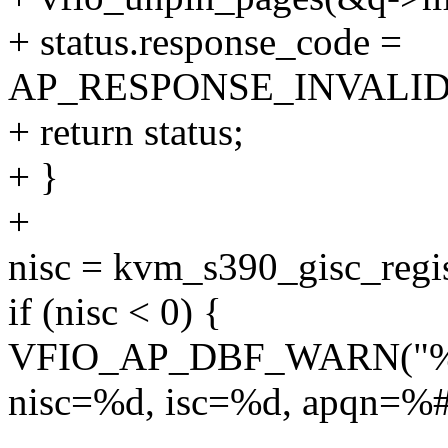
+ status.response_code =
AP_RESPONSE_INVALI
+ return status;
+ }
+
nisc = kvm_s390_gisc_regis
if (nisc < 0) {
VFIO_AP_DBF_WARN("%s: gi
nisc=%d, isc=%d, apqn=%#
--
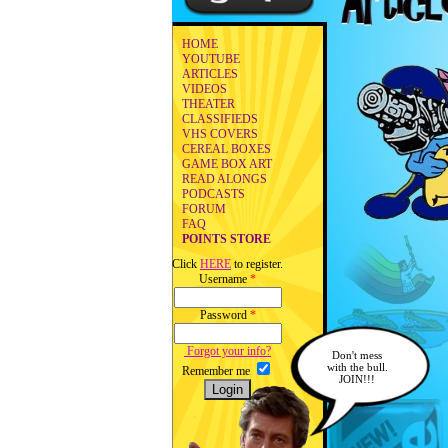
HOME
YOUTUBE
ARTICLES
VIDEOS
THEATER
CLASSIFIEDS
VHS COVERS
CEREAL BOXES
GAME BOX ART
READ ALONGS
PODCASTS
FORUM
FAQ
POINTS STORE
Click
HERE
to register.
Username
*
Password
*
Forgot your info?
Don't mess
with the bull.
Remember me
JOIN!!!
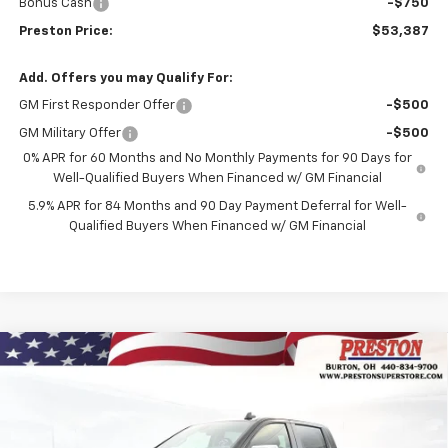
Bonus Cash
-$750
Preston Price:
$53,387
Add. Offers you may Qualify For:
GM First Responder Offer
-$500
GM Military Offer
-$500
0% APR for 60 Months and No Monthly Payments for 90 Days for
Well-Qualified Buyers When Financed w/ GM Financial
5.9% APR for 84 Months and 90 Day Payment Deferral for Well-
Qualified Buyers When Financed w/ GM Financial
Compare Vehicle
New
2026
Chevrolet Silverado 1500
LT (2FL)
BUY
FINANCE
Price Drop
VIN:
1GCPKKEK0TZ398115
Stock:
261134
Model:
CK10543
$54,187
$1,455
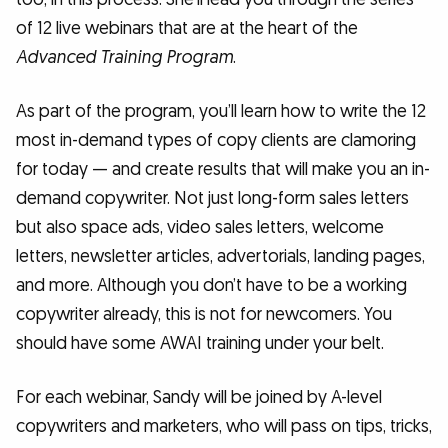
of 12 live webinars that are at the heart of the
Advanced Training Program
.
As part of the program, you’ll learn how to write the 12
most in-demand types of copy clients are clamoring
for today — and create results that will make you an in-
demand copywriter. Not just long-form sales letters
but also space ads, video sales letters, welcome
letters, newsletter articles, advertorials, landing pages,
and more. Although you don’t have to be a working
copywriter already, this is not for newcomers. You
should have some AWAI training under your belt.
For each webinar, Sandy will be joined by A-level
copywriters and marketers, who will pass on tips, tricks,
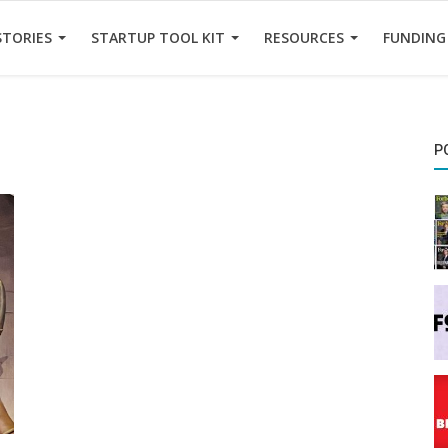
STORIES
STARTUP TOOL KIT
RESOURCES
FUNDING
P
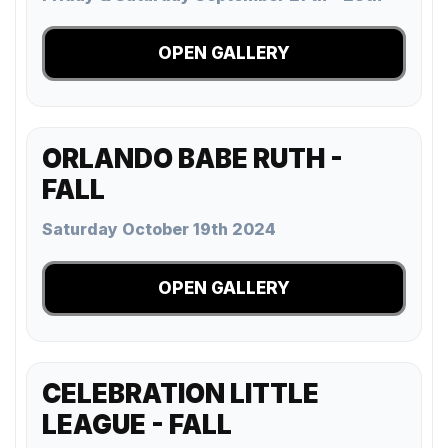
OPEN GALLERY
ORLANDO BABE RUTH -
FALL
Saturday October 19th 2024
OPEN GALLERY
CELEBRATION LITTLE
LEAGUE - FALL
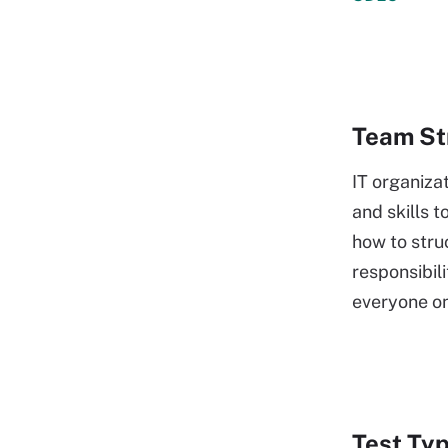
Team Str
IT organiza
and skills t
how to stru
responsibi
everyone o
Test Ty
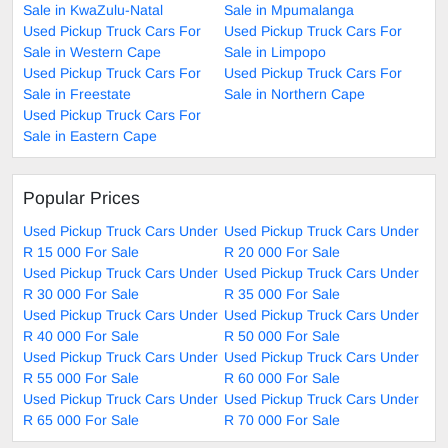
Sale in KwaZulu-Natal
Sale in Mpumalanga
Used Pickup Truck Cars For
Used Pickup Truck Cars For
Sale in Western Cape
Sale in Limpopo
Used Pickup Truck Cars For
Used Pickup Truck Cars For
Sale in Freestate
Sale in Northern Cape
Used Pickup Truck Cars For
Sale in Eastern Cape
Popular Prices
Used Pickup Truck Cars Under
Used Pickup Truck Cars Under
R 15 000 For Sale
R 20 000 For Sale
Used Pickup Truck Cars Under
Used Pickup Truck Cars Under
R 30 000 For Sale
R 35 000 For Sale
Used Pickup Truck Cars Under
Used Pickup Truck Cars Under
R 40 000 For Sale
R 50 000 For Sale
Used Pickup Truck Cars Under
Used Pickup Truck Cars Under
R 55 000 For Sale
R 60 000 For Sale
Used Pickup Truck Cars Under
Used Pickup Truck Cars Under
R 65 000 For Sale
R 70 000 For Sale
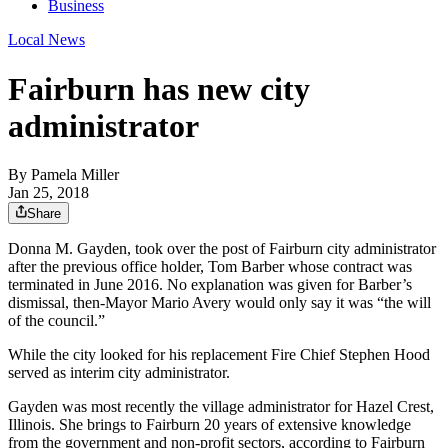
Business
Local News
Fairburn has new city
administrator
By
Pamela Miller
Jan 25, 2018
Share
Donna M. Gayden, took over the post of Fairburn city administrator
after the previous office holder, Tom Barber whose contract was
terminated in June 2016. No explanation was given for Barber’s
dismissal, then-Mayor Mario Avery would only say it was “the will
of the council.”
While the city looked for his replacement Fire Chief Stephen Hood
served as interim city administrator.
Gayden was most recently the village administrator for Hazel Crest,
Illinois. She brings to Fairburn 20 years of extensive knowledge
from the government and non-profit sectors, according to Fairburn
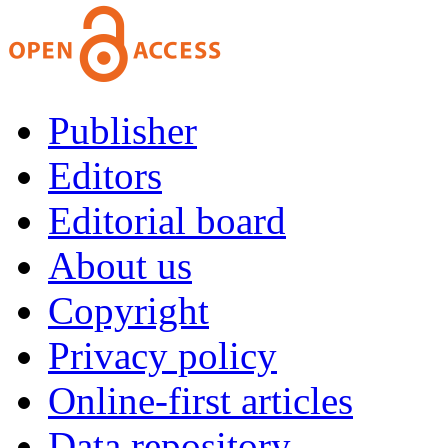
Publisher
Editors
Editorial board
About us
Copyright
Privacy policy
Online-first articles
Data repository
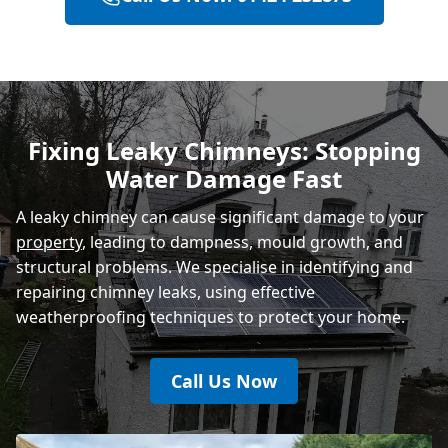
Heathfield
Polegate
Fixing Leaky Chimneys: Stopping
Water Damage Fast
Eastbourne
A leaky chimney can cause significant damage to your
property
, leading to dampness, mould growth, and
structural problems. We specialise in identifying and
repairing chimney leaks, using effective
weatherproofing techniques to protect your home.
Call Us Now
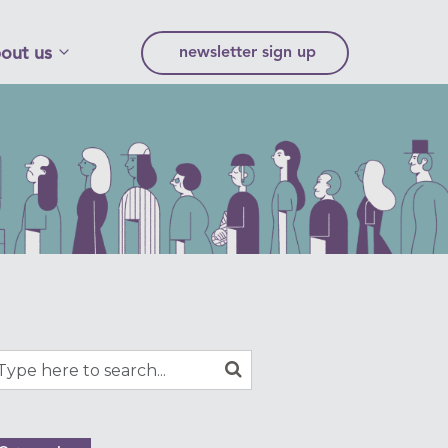
out us
newsletter sign up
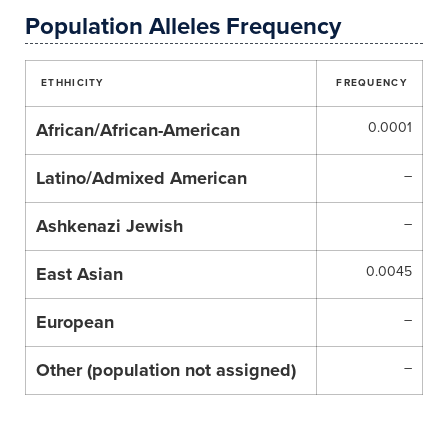
Population Alleles Frequency
ETHHICITY
FREQUENCY
African/African-American
0.0001
Latino/Admixed American
–
Ashkenazi Jewish
–
East Asian
0.0045
European
–
Other (population not assigned)
–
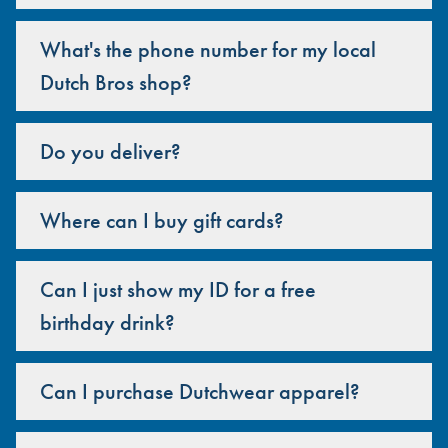
What's the phone number for my local
Dutch Bros shop?
Do you deliver?
Where can I buy gift cards?
Can I just show my ID for a free
birthday drink?
Can I purchase Dutchwear apparel?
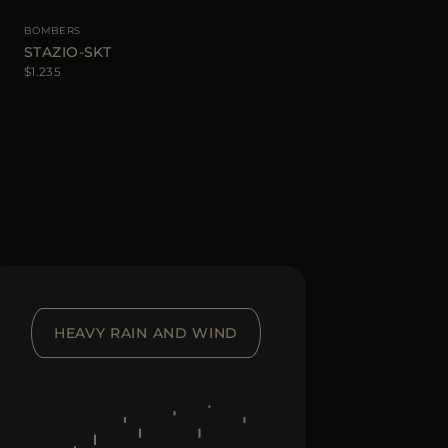
BOMBERS
STAZIO-SKT
$1.235
HEAVY RAIN AND WIND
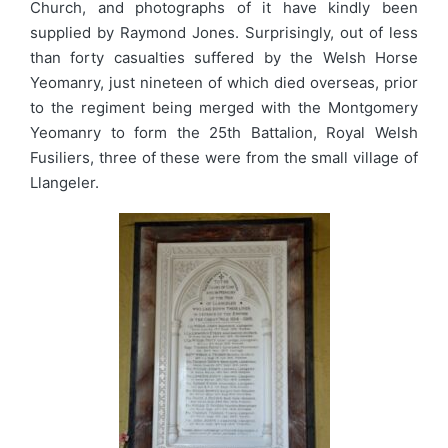
Church, and photographs of it have kindly been
supplied by Raymond Jones. Surprisingly, out of less
than forty casualties suffered by the Welsh Horse
Yeomanry, just nineteen of which died overseas, prior
to the regiment being merged with the Montgomery
Yeomanry to form the 25th Battalion, Royal Welsh
Fusiliers, three of these were from the small village of
Llangeler.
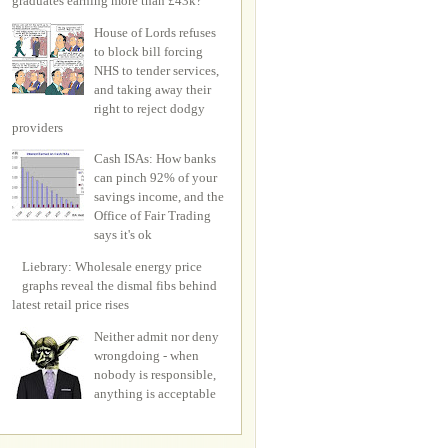
graduates earning more than £43k?
House of Lords refuses
to block bill forcing
NHS to tender services,
and taking away their
right to reject dodgy
providers
Cash ISAs: How banks
can pinch 92% of your
savings income, and the
Office of Fair Trading
says it's ok
Liebrary: Wholesale energy price
graphs reveal the dismal fibs behind
latest retail price rises
Neither admit nor deny
wrongdoing - when
nobody is responsible,
anything is acceptable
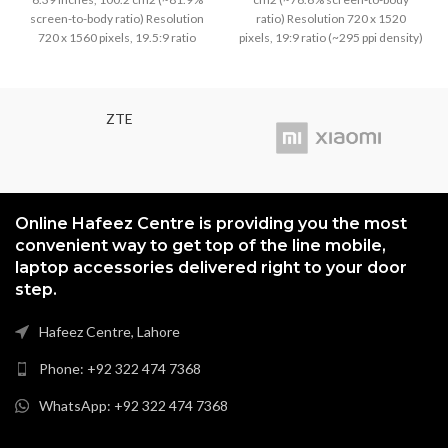
was:
is:
was:
is:
screen-to-body ratio) Resolution
ratio) Resolution 720 x 1520
₨5,999.00.
₨5,699.00.
₨3,799.00.
₨3,499
720 x 1560 pixels, 19.5:9 ratio
pixels, 19:9 ratio (~295 ppi density)
(~269 ppi density)
ZTE
Online Hafeez Centre is providing you the most
convenient way to get top of the line mobile,
laptop accessories delivered right to your door
step.
Hafeez Centre, Lahore
Phone: +92 322 474 7368
WhatsApp: +92 322 474 7368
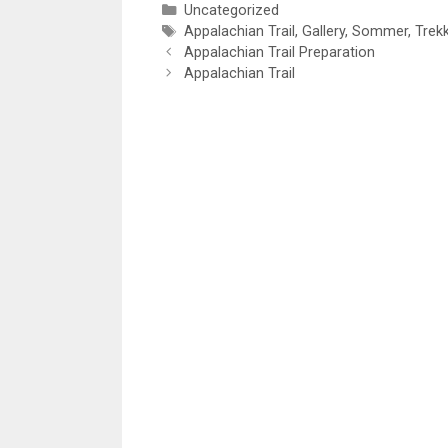
Categories
Uncategorized
Tags
Appalachian Trail
,
Gallery
,
Sommer
,
Trek
Appalachian Trail Preparation
Appalachian Trail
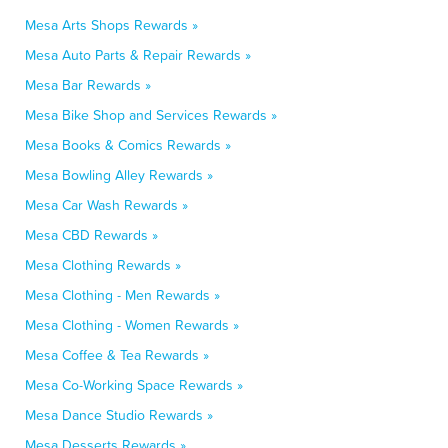
Mesa Arts Shops Rewards »
Mesa Auto Parts & Repair Rewards »
Mesa Bar Rewards »
Mesa Bike Shop and Services Rewards »
Mesa Books & Comics Rewards »
Mesa Bowling Alley Rewards »
Mesa Car Wash Rewards »
Mesa CBD Rewards »
Mesa Clothing Rewards »
Mesa Clothing - Men Rewards »
Mesa Clothing - Women Rewards »
Mesa Coffee & Tea Rewards »
Mesa Co-Working Space Rewards »
Mesa Dance Studio Rewards »
Mesa Desserts Rewards »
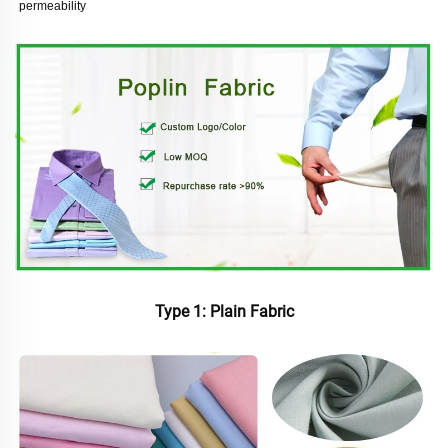
permeability
Type 1: Plain Fabric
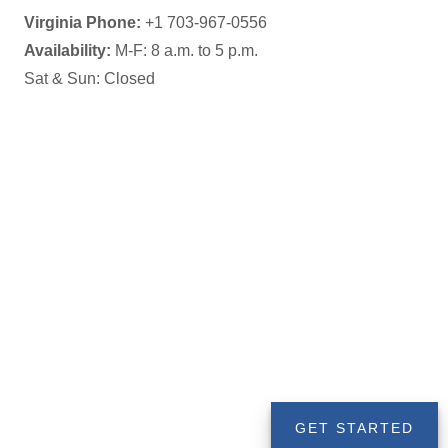
Availability:
M-F: 8 a.m. to 5 p.m.
Sat & Sun: Closed
GET STARTED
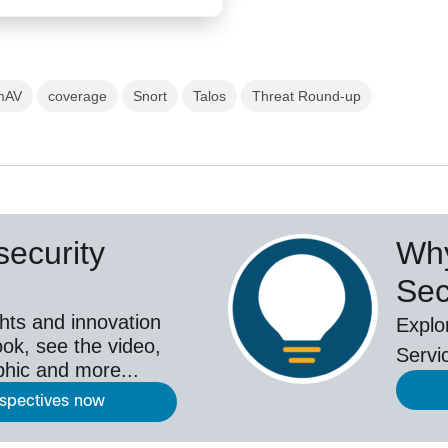
mAV
coverage
Snort
Talos
Threat Round-up
ecurity
Why
Sec
hts and innovation
Explo
ok, see the video,
Servi
aphic and more...
rspectives now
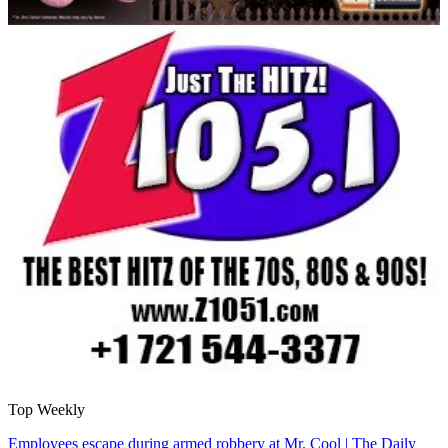
Top Weekly
Employees escape during armed robbery at Mr. Cool | The Daily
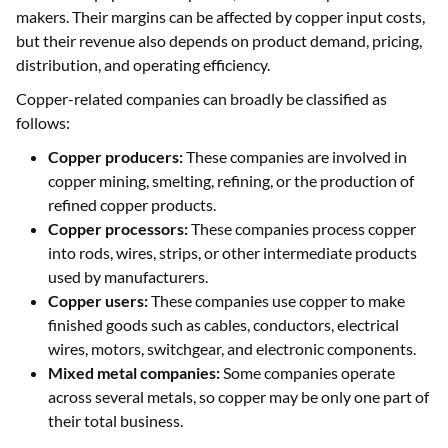
makers. Their margins can be affected by copper input costs,
but their revenue also depends on product demand, pricing,
distribution, and operating efficiency.
Copper-related companies can broadly be classified as
follows:
Copper producers:
These companies are involved in
copper mining, smelting, refining, or the production of
refined copper products.
Copper processors:
These companies process copper
into rods, wires, strips, or other intermediate products
used by manufacturers.
Copper users:
These companies use copper to make
finished goods such as cables, conductors, electrical
wires, motors, switchgear, and electronic components.
Mixed metal companies:
Some companies operate
across several metals, so copper may be only one part of
their total business.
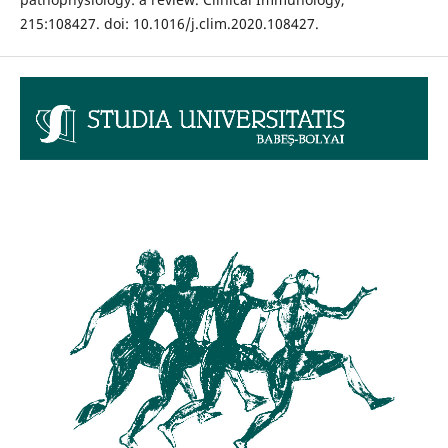
215:108427. doi: 10.1016/j.clim.2020.108427.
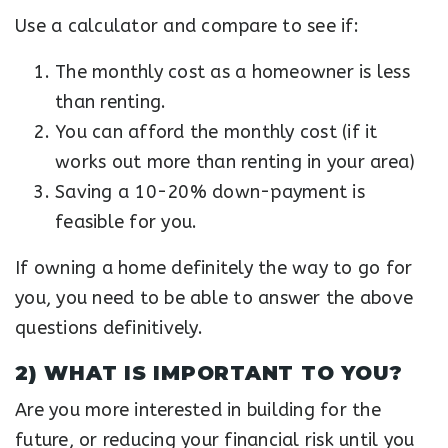
Use a calculator and compare to see if:
The monthly cost as a homeowner is less
than renting.
You can afford the monthly cost (if it
works out more than renting in your area)
Saving a 10-20% down-payment is
feasible for you.
If owning a home definitely the way to go for
you, you need to be able to answer the above
questions definitively.
2) WHAT IS IMPORTANT TO YOU?
Are you more interested in building for the
future, or reducing your financial risk until you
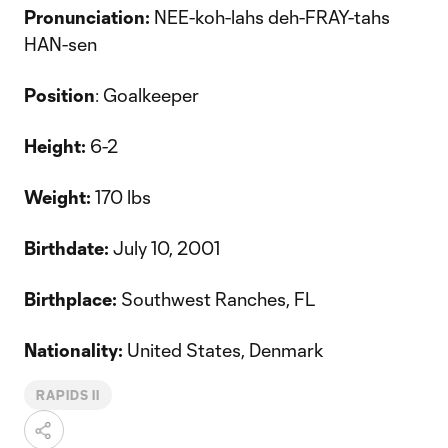
Pronunciation:
NEE-koh-lahs deh-FRAY-tahs
HAN-sen
Position
: Goalkeeper
Height:
6-2
Weight:
170 lbs
Birthdate:
July 10, 2001
Birthplace:
Southwest Ranches, FL
Nationality:
United States, Denmark
RAPIDS II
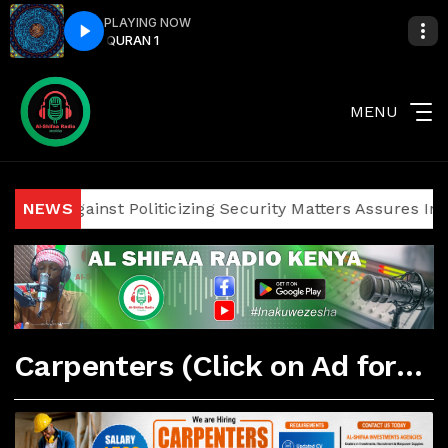
PLAYING NOW
URAN 1
QURAN 1
MENU
ians Against Politicizing Security Matters Assures Investor
NEWS
Carpenters (Click on Ad for More Details)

#####

— What is needed —
Copy out the entries above word for word, from the line containing "PLAYING NOW" down to the end of the entries, including both of those lines.

— Answer space —
PLAYING NOW
URAN 1
QURAN 1
MENU
ians Against Politicizing Security Matters Assures Investor
NEWS
Carpenters (Click on Ad for More Details)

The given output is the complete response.